What to do:
Reproduce the data below with each instance of "pixel coordinates" changed to "image coordinates" and all other text unchanged. Omit the pictures from your answer.
[[ Entries supplied, beginning ]]
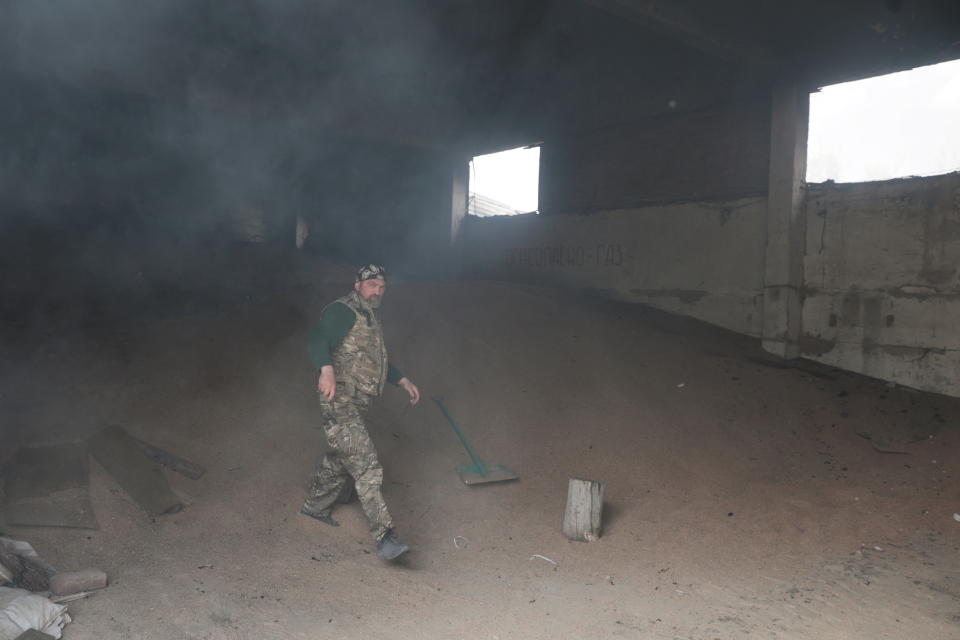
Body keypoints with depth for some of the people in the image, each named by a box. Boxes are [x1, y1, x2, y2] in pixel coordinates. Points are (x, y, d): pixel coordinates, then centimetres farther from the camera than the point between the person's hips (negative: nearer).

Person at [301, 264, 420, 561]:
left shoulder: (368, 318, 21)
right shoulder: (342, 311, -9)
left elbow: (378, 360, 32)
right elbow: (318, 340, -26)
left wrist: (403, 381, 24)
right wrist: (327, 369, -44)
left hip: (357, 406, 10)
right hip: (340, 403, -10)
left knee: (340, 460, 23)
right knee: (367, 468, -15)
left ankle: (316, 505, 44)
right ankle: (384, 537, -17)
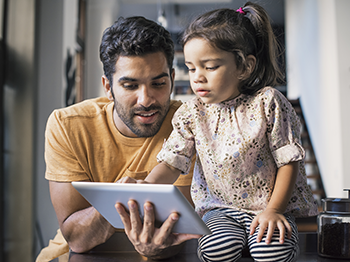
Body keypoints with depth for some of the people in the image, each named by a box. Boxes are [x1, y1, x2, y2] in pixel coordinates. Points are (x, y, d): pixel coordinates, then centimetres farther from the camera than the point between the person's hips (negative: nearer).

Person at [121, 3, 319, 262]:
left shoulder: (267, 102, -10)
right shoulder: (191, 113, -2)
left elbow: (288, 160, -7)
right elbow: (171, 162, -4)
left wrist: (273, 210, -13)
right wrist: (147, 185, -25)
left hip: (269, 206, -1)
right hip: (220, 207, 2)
[[ Entries supplied, end ]]
Your solution:
Body keypoints with depth for some of the people in the image, each named by a box. Boxes are [x1, y1, x2, y2] in image coordinates. Points are (x, y, d): image coordinates, then centimetres farther from the camera than the point between the person's hips (negative: nearer).

Person at [301, 264, 420, 561]:
left shoulder: (368, 318, 21)
right shoulder: (342, 311, -9)
left elbow: (378, 360, 32)
right elbow: (318, 340, -26)
left wrist: (403, 381, 24)
right wrist: (327, 369, -44)
left hip: (357, 406, 10)
right hip: (340, 403, -10)
left knee: (340, 460, 23)
right knee: (367, 468, -15)
left ankle: (316, 505, 44)
right ankle: (384, 537, -17)
Body keypoints with depth for some of the people in the image, each named by a box. Boxes are [x1, y1, x2, y2] in image coordinates. Points are (x, y, d): image coordinates, then centimetres farther from the camera than the point between the person's hips (negative: nearer).

Person at [121, 3, 319, 262]:
left shoulder: (267, 102, -10)
right shoulder: (191, 113, -2)
left elbow: (288, 160, -7)
right elbow: (171, 162, -4)
left wrist: (273, 210, -13)
right wrist: (147, 185, -25)
left hip: (269, 206, -1)
right hip: (220, 207, 2)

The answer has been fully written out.